If ever you needed convincing that local problems are best tackled by local solutions, then this weeks report by the National Housing Federation to coincide with Rural Housing Week provides some graphic evidence.

Whilst house prices outside London have started to stabilise, the picture across the country is far from uniform.  What may surprise you is that the report found that outside the capital, it is in rural areas where affordability is the biggest issue including most of rural Norfolk.

There are two factors at play here: the first is that rural incomes tend to be lower than those in urban areas, making the gap between incomes and house prices that much bigger.  But the real issue is one of supply; in the UK as a whole, we are simply not building enough new homes to keep up with the demand, which is being driven by an increasing population and a smaller average household size.
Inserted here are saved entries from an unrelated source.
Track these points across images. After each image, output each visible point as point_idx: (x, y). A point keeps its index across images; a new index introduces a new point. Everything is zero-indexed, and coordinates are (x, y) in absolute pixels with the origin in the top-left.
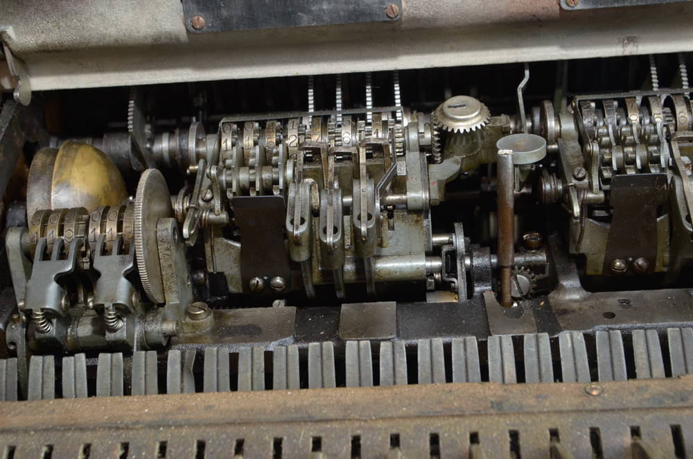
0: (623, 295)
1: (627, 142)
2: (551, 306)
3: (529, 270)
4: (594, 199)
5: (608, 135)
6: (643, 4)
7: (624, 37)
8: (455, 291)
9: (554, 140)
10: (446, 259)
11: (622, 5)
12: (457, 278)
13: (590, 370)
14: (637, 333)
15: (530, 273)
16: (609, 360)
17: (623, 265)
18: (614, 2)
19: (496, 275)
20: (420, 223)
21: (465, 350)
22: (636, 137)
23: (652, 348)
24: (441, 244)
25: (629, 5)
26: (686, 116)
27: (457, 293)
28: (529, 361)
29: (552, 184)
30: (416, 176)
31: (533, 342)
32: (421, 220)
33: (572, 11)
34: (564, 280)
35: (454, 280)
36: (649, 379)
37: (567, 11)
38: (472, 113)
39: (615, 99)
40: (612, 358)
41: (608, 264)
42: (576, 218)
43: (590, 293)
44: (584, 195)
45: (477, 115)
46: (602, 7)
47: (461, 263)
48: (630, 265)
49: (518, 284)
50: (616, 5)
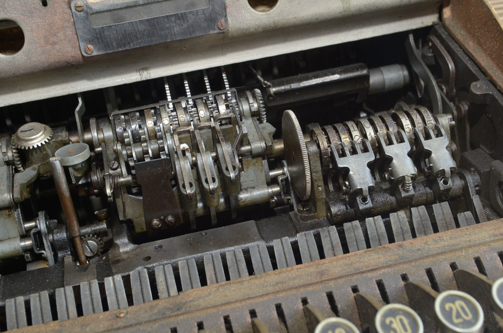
0: (158, 243)
1: (142, 140)
2: (109, 259)
3: (96, 236)
4: (125, 182)
5: (145, 134)
6: (138, 47)
7: (139, 68)
8: (45, 259)
9: (98, 144)
10: (34, 238)
11: (124, 49)
12: (45, 250)
13: (127, 299)
14: (158, 268)
15: (97, 238)
16: (140, 290)
17: (158, 223)
18: (118, 48)
19: (71, 244)
20: (12, 216)
21: (40, 301)
22: (147, 135)
23: (168, 277)
24: (31, 228)
25: (129, 48)
26: (184, 116)
27: (47, 261)
28: (85, 301)
29: (98, 174)
30: (3, 184)
31: (87, 287)
32: (12, 214)
33: (91, 57)
34: (116, 239)
35: (43, 252)
36: (168, 298)
37: (87, 57)
38: (37, 134)
39: (137, 111)
40: (142, 289)
41: (149, 223)
42: (110, 197)
43: (137, 245)
44: (117, 180)
45: (41, 135)
46: (111, 52)
47: (46, 239)
48: (163, 221)
49: (89, 247)
50: (120, 50)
The Governments response has been to encourage large-scale developments, mainly on the peripheries of our cities.  But this rather heavy-handed solution will simply exacerbate the gap between urban and rural areas. 

The fact is that to keep our villages and hamlets alive, we need to be increasing the supply of new homes in these very locations.  But the enormous developments so loved by national planners and big, corporate house builders are not necessarily the complete answer.  Understandably, rural residents want to maintain the character of the countryside, and swamping villages with hundreds of new homes, or thousands of new homes around market towns, will always meet resistance.

The people who object to such big developments are often labelled NIMBYs; I think that is unfair.  Most local residents that I talk to in the places we are building new homes understand that there is a need for a supply of homes to give younger people in particular somewhere to live, so that they can continue to live and work locally and keep the community alive.

It is not new homes per se that people object to; it is the scale of the development.  In general, building tens (rather than hundreds or thousands) of new homes will be welcomed.  Unfortunately, for too many national house builders, the easiest way to meet their target turnover is to develop sites on a massive scale thereby changing the character of the area.

This is where the local solution comes in.  Those of us who are building new homes in the communities in which we actually live and work are in a much better position to understand and respond to the needs of those communities.  We can bring forward new homes schemes which are appropriate, in scale and design.

The NHF report shows beyond doubt that we must increase the supply of new homes in our rural communities.  It is how we achieve that which is important, and finding a Norfolk-based solution to a particular Norfolk problem seems an obvious answer.